(Exercise passage):
——

The June 2017 report, Costs of Pollution in Canada: Measuring the impacts on families, businesses and governments reviews and synthesizes existing studies to produce the most comprehensive assessment of pollution and its costs in Canada to date. Some quick facts: the cost of climate change-related heat waves in Canada is estimated to have been $1.6 billion in 2015; Smog alone cost Canadians $36 billion in 2015. But the report also provides detailed estimates, organized in three categories: 1. Direct Welfare Costs: (Harm to health and well-being such as lower enjoyment of life, sickness and premature death); 2. Direct Income Costs – (Direct out of pocket expenses for families (e.g. medications for asthma), businesses (e.g. increased maintenance costs for buildings) and governments (remediation of polluted sites); and 3. Wealth impacts.

——

[Records from a data source]

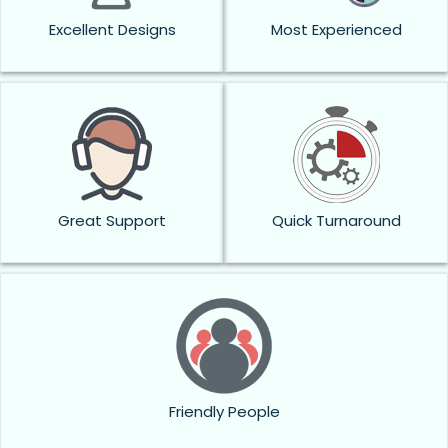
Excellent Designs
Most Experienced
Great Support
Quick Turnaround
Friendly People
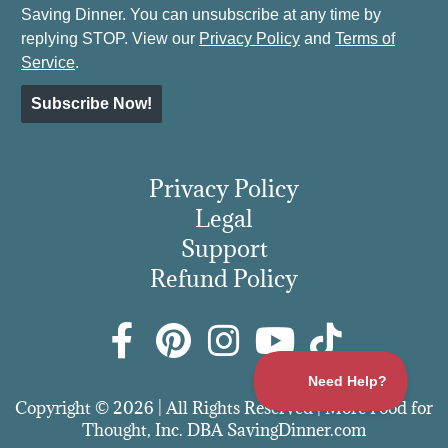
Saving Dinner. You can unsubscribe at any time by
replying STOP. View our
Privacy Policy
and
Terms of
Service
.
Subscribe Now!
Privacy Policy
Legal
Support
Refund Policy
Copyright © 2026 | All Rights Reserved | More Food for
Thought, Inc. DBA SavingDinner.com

——

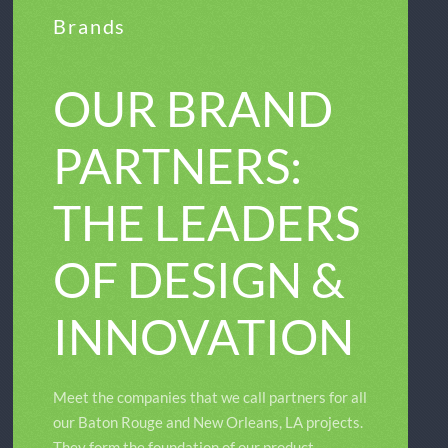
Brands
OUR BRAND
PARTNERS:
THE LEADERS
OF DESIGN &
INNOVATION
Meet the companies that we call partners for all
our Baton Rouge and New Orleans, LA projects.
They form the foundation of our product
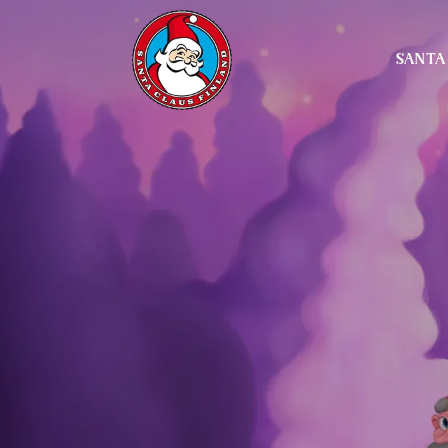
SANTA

——

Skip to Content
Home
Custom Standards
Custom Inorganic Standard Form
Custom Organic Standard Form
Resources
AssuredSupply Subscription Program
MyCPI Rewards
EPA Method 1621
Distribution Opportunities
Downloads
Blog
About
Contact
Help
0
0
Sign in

——

(Problem statement): Copy the passage on pollution costs in Canada from "The June 2017" up to and including "3. Wealth impacts.", substituting "early death" for "premature death". You will not need the records for this work.

(Task solution):
The June 2017 report, Costs of Pollution in Canada: Measuring the impacts on families, businesses and governments reviews and synthesizes existing studies to produce the most comprehensive assessment of pollution and its costs in Canada to date. Some quick facts: the cost of climate change-related heat waves in Canada is estimated to have been $1.6 billion in 2015; Smog alone cost Canadians $36 billion in 2015. But the report also provides detailed estimates, organized in three categories: 1. Direct Welfare Costs: (Harm to health and well-being such as lower enjoyment of life, sickness and early death); 2. Direct Income Costs – (Direct out of pocket expenses for families (e.g. medications for asthma), businesses (e.g. increased maintenance costs for buildings) and governments (remediation of polluted sites); and 3. Wealth impacts.